REQUIREMENT — Below are records; copy every line in them that holds the word "middle".

DATA RECORDS —

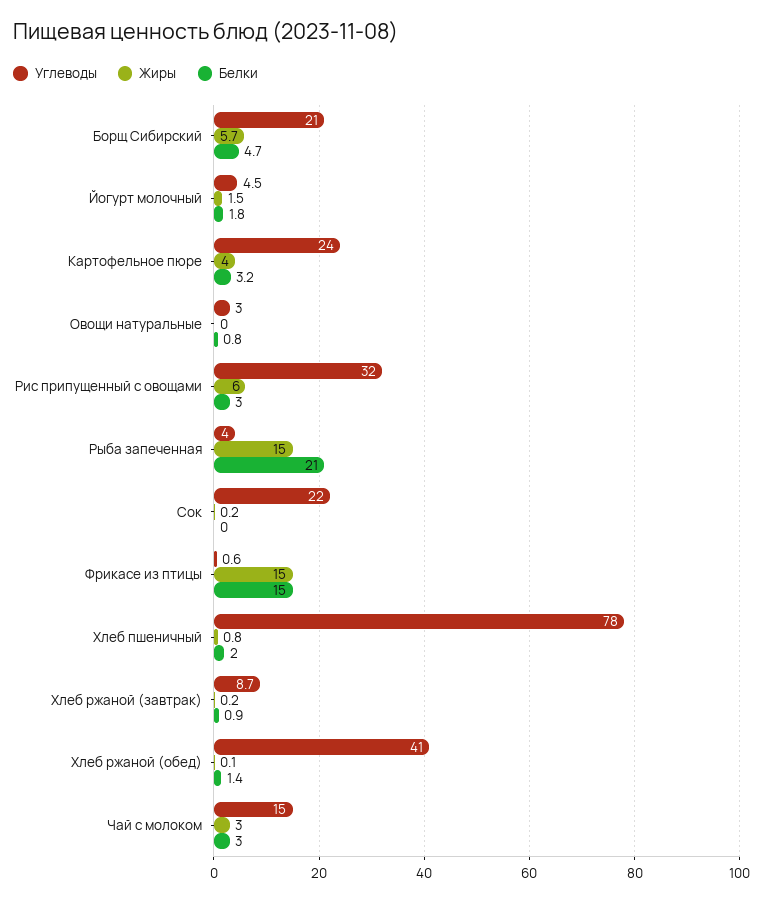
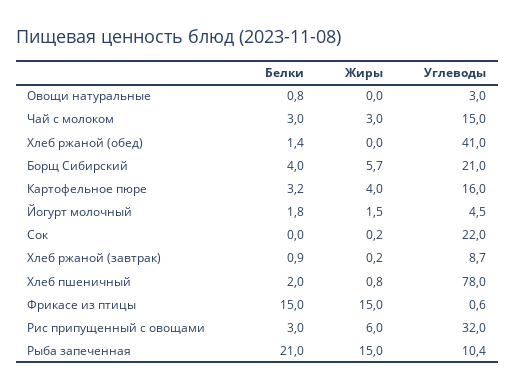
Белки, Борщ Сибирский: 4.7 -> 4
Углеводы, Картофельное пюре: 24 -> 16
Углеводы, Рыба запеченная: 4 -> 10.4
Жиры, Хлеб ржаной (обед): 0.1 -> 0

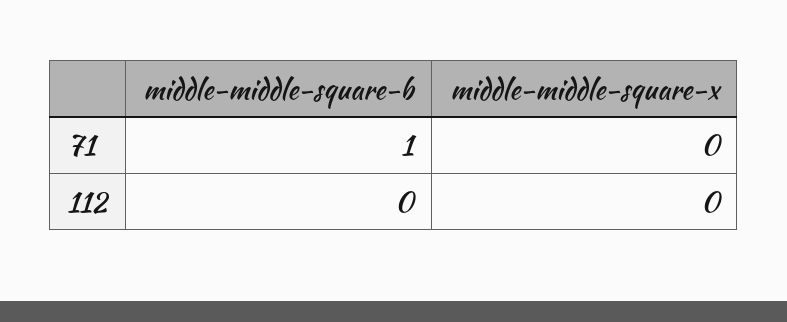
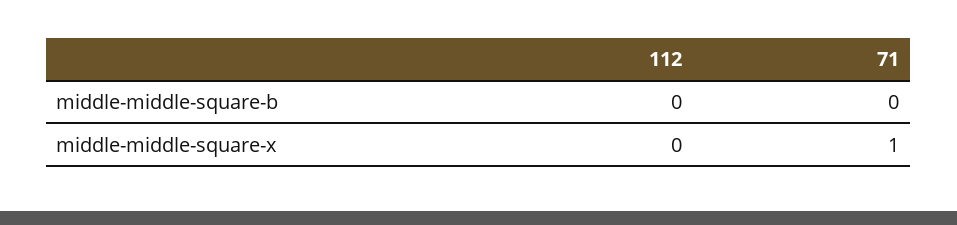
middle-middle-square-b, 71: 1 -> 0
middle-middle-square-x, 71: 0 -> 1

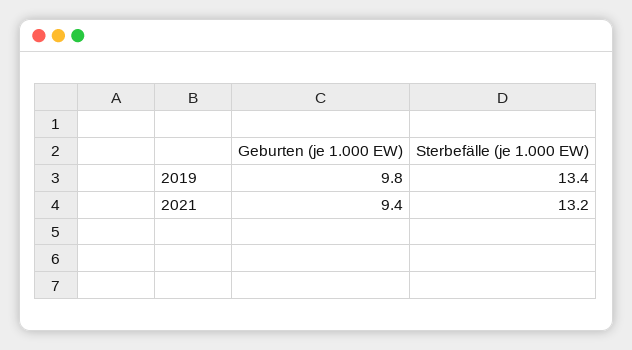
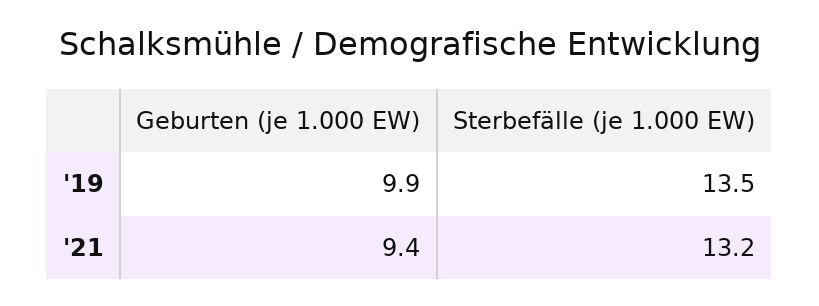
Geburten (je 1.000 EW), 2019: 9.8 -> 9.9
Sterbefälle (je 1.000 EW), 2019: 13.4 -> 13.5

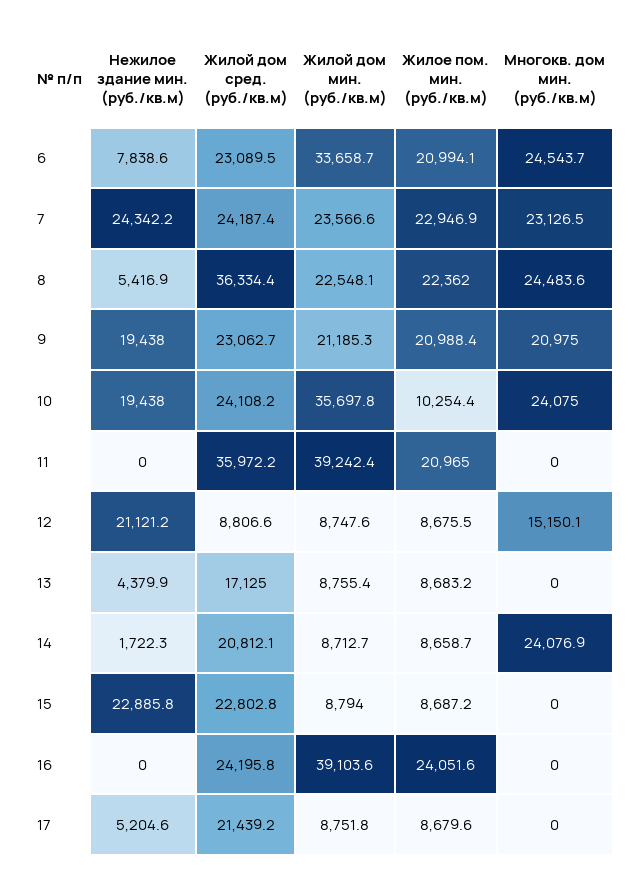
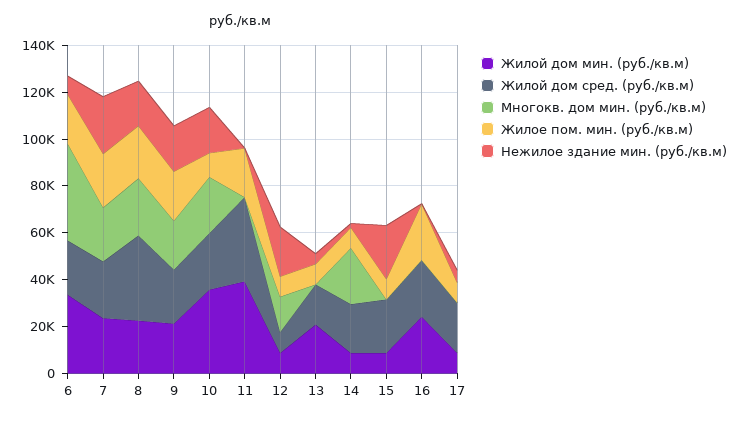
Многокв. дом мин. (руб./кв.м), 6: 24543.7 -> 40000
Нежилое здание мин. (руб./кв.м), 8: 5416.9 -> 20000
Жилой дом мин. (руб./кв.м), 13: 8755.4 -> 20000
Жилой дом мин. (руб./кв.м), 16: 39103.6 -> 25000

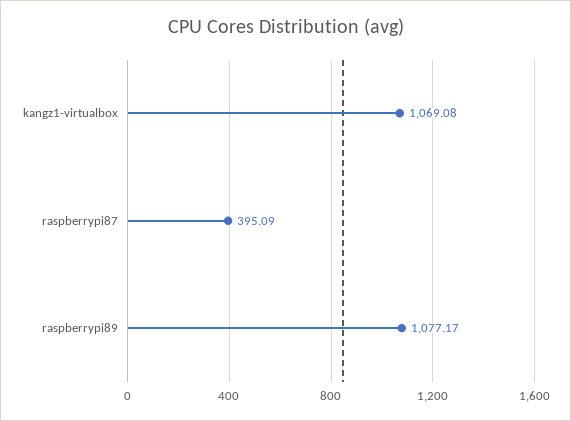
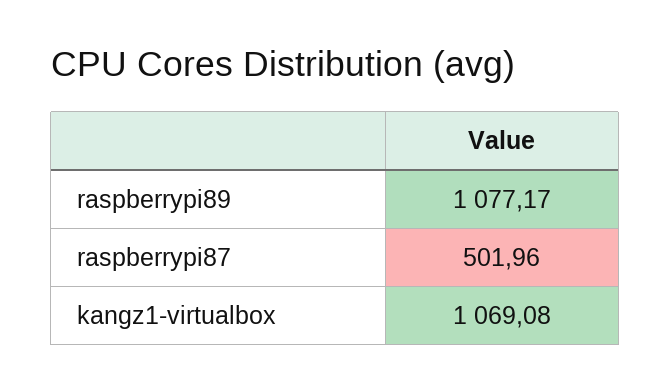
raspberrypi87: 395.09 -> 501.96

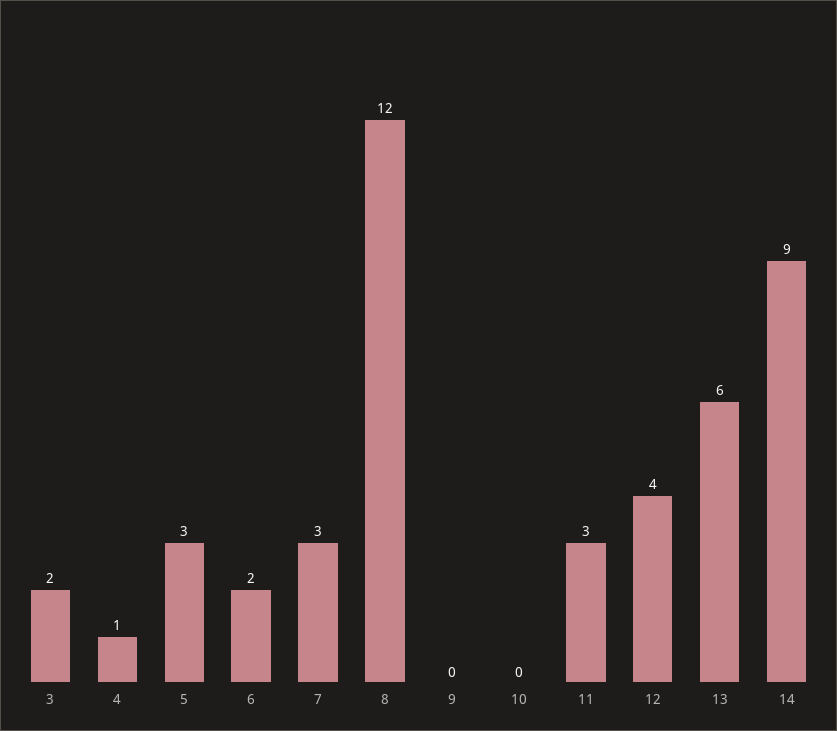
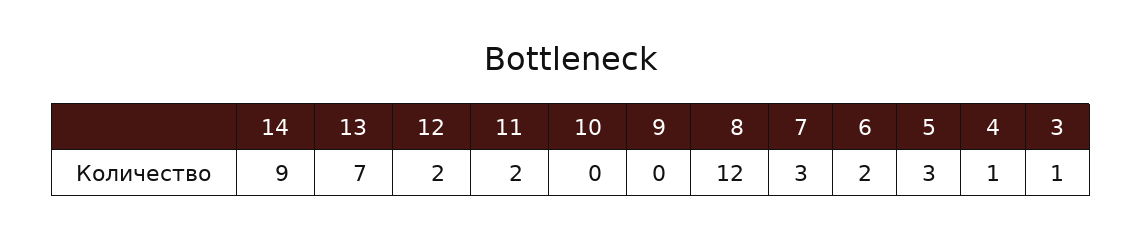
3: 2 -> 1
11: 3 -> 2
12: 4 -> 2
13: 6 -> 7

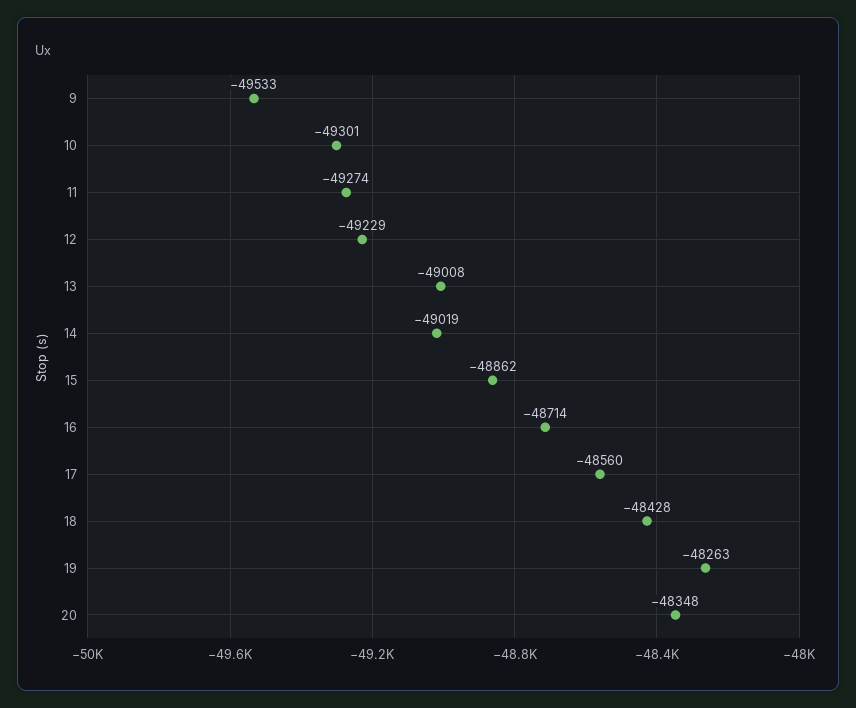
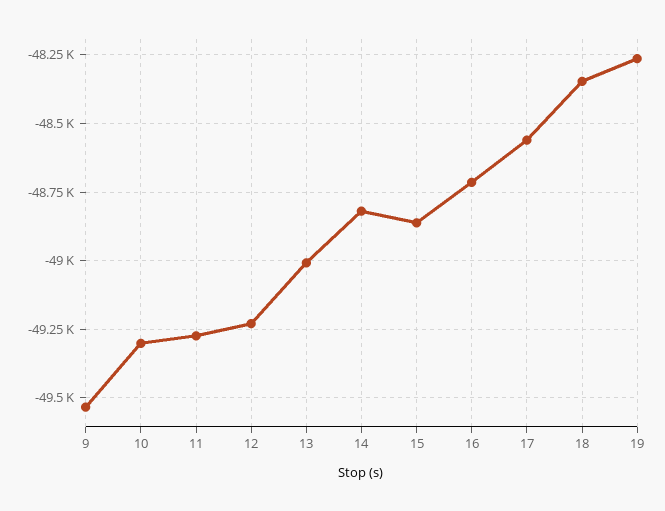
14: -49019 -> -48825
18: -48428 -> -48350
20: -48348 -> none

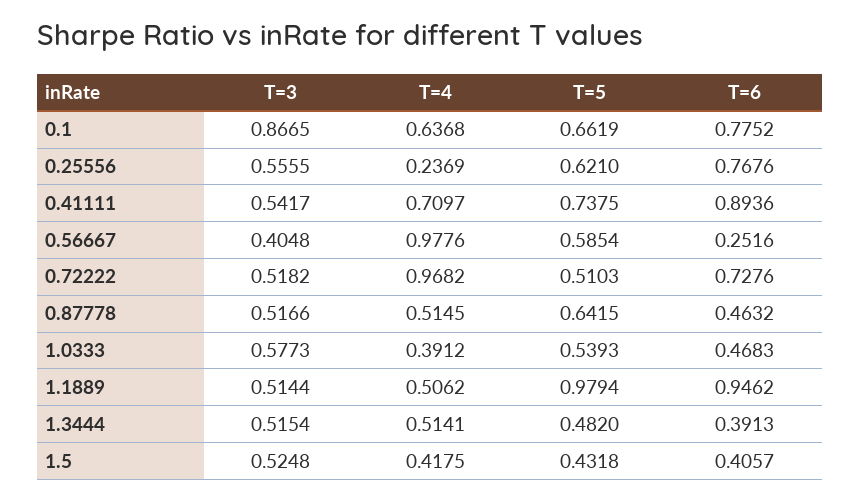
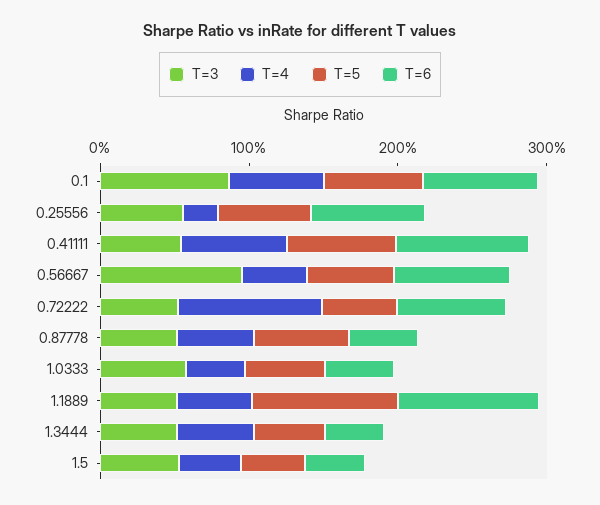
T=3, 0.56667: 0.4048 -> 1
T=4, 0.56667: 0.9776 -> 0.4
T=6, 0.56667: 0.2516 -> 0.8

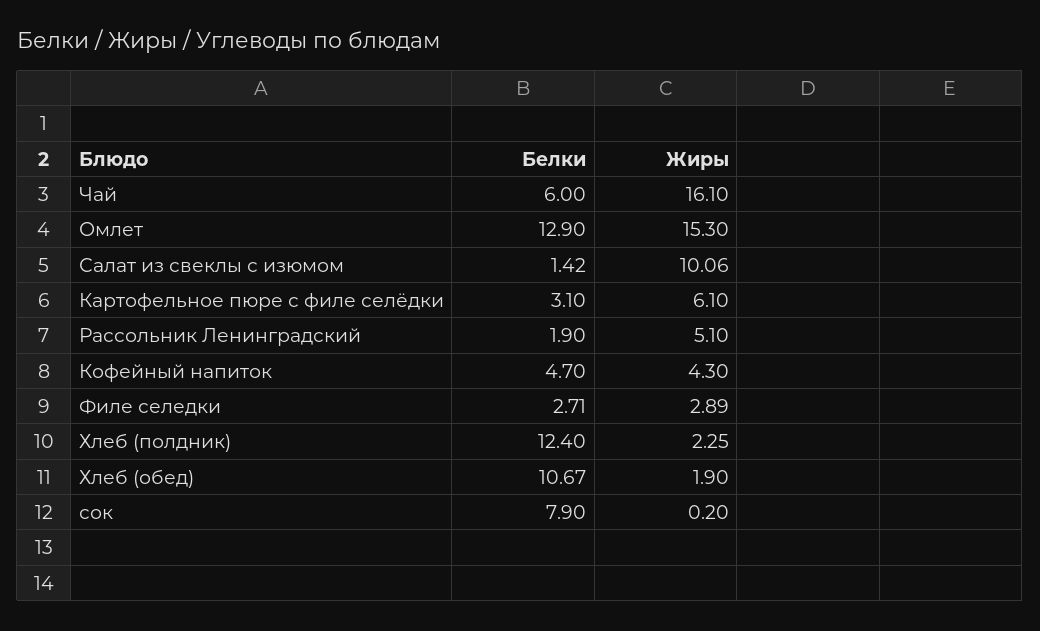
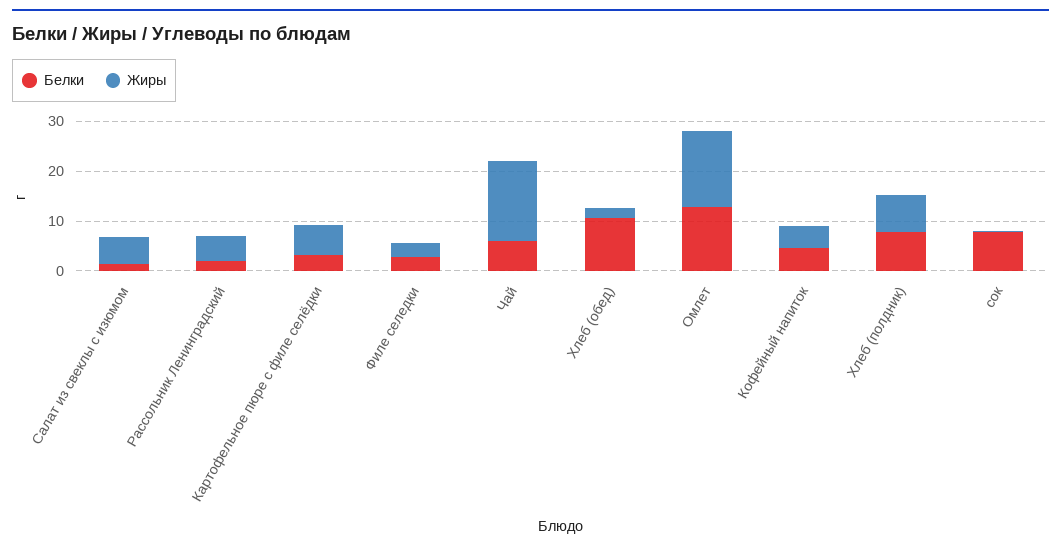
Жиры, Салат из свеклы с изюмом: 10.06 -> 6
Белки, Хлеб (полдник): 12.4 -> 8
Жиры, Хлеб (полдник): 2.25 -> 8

RESPONSE AREA —
middle-middle-square-b, 71: 1 -> 0
middle-middle-square-x, 71: 0 -> 1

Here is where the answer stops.